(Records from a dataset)
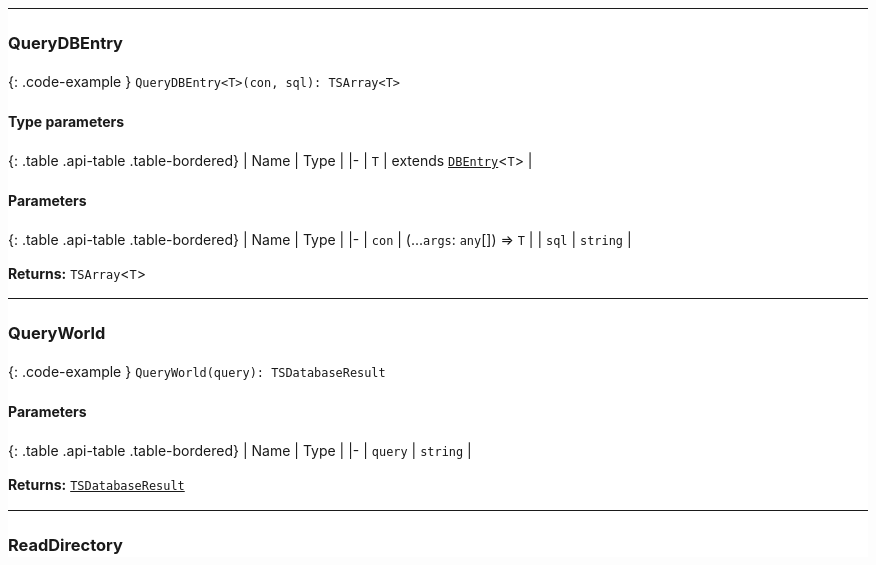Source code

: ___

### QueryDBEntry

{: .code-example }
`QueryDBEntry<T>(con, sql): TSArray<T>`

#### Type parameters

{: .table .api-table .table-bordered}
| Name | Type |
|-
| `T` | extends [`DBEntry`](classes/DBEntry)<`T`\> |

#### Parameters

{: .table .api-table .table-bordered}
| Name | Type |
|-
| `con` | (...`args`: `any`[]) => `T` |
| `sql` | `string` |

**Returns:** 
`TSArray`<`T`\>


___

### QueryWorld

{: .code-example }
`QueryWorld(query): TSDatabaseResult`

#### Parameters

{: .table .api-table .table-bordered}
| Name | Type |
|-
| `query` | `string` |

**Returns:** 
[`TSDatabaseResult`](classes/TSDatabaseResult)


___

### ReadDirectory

Job item -> In the data above, copy every line where the string "TSDatabaseResult" appears.

Completed exercise ->
`QueryWorld(query): TSDatabaseResult`
[`TSDatabaseResult`](classes/TSDatabaseResult)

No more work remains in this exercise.